Regardless of the degree of anxiety, you feel in regular days, it can get out of hand during the lockdown.
The reason being, more time to think and fewer distractions.
The following few ways might help you with coping up with anxiety.
Use the grounding of the senses method. Start backward counting from 5 and associate each sense with a number.
The number you associate your sense with is the number of times you have to make it function. For example, five things you see, four things you hear, and so on.
This method helps bring your senses back to your present and current surroundings.
One of the best ways to reconnect with your body is to feel.
Anytime you are anxious, take an ice cube, place it on one palm, and concentrate on it. Notice how long it takes for it to melt, the temperatures, and where it melts, follow the trail of the water it leaves behind, and more.
Now this one you can do as a game and is my personal favorite.
Blindfold yourself and move around your house. Be careful not to hurt yourself.
Pick a random object and try to guess what it is.
Talk to yourself and feel it and describe it. Say it out aloud.
Before starting any of these, take three deep breaths.
Inhale through your nose and exhale through your mouth. Make sure to focus on your breath and hold it in for a couple of seconds.
Post-traumatic stress disorder is usually triggered by a stressful or traumatic event in your life.
Sometimes it does not trigger until it resurfaces.
Since we are all in quarantine, it may resurface.
Anything may come up. We strictly recommend going to a professional.
However, try the following meanwhile.
One of the best things you can do is come back to your presence.
PTSD brings a lot of different emotions.
To help overcome them, do something to help you be aware of your surroundings.
Use methods like identifying relationships to do this.
Notice where you sit. If you can, then make room for yourself and love it and spend time there to feel safe.
PTSD causes an overflow of emotions.
They are usually unidentifiable.
Start writing a list of emotions you feel.
Think them over and find them out.
You can also use arts and crafts to spread your feelings onto something more concrete.
PTSD sometimes may bring self-hate and a feeling of being a stranger. Spend time with your pets to resurface the motherly affection within you. This will help you in developing compassion.
If you do not have pets, then try starting plantation.
Apprehensive behavior is threat assessing and imagining something bad or unpleasant might happen.

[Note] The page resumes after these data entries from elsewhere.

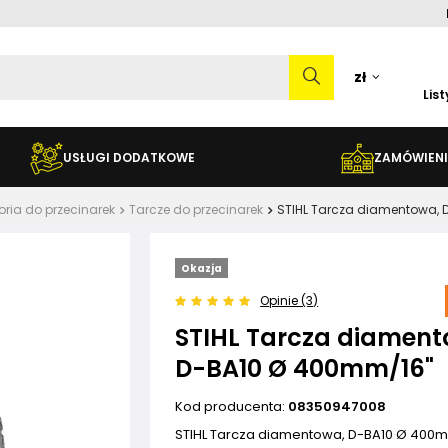
zł
Lis
USŁUGI DODATKOWE
ZAMÓWIENI
oria do przecinarek
Tarcze do przecinarek
STIHL Tarcza diamentowa,
Okazja
Opinie (3)
STIHL Tarcza diament
D-BA10 Ø 400mm/16"
Kod producenta:
08350947008
STIHL Tarcza diamentowa, D-BA10 Ø 400m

Of course, we keep hearing and learning about the virus. It is undoubtedly terrifying.
Being anxious about it is very normal.
Apart from being safe by staying in quarantine and taking all the necessary precautions, there is more you can do.
The first and foremost thing you can do is take a few deep breaths.
Inhale through your nose, exhale through your mouth.
Hold your breath for a couple of seconds before you breathe out.
Focus on your body.
And then repeat positive affirmations.
These may include the following:
‘I am taking all the necessary measures.’
or ‘I am fine!’
‘I am strong!’
‘I do not have the symptoms’
And others. Tell your body that as long as it takes care of itself, it works the best!
How to Work from Home in the Pandemic?
In the nucleus of the new coronavirus pandemic, many companies are executing voluntary or mandatory work-from-home arrangements.
That involves lots of us dealing with an unexpected challenge: working from home for the first time, full-time.
These points will help you make sure that you’re thriving, both at getting your work done and maintaining your mental wellbeing:
It may seem like a mere suggestion, but it’s a crucial one.
It is tempting to stay in my pajamas all day, but any day you have to give in to temptation was much slower to start and less productive overall.
Getting dressed also refers to other appearance-based responsibilities:
Take a bath, comb out your hair, even apply makeup if that’s what you’d typically do.
You don’t have to go as all out as you would for the job if you don’t want to, but rising and taking care of your image can go a long way to help you feel like you’re taking care of yourself.
Designate a Workspace or Home Office
Make your workspace happy; by happy, I mean comfortable and bright, with a chair you can sit in for straight eight hours a day and a few accessories.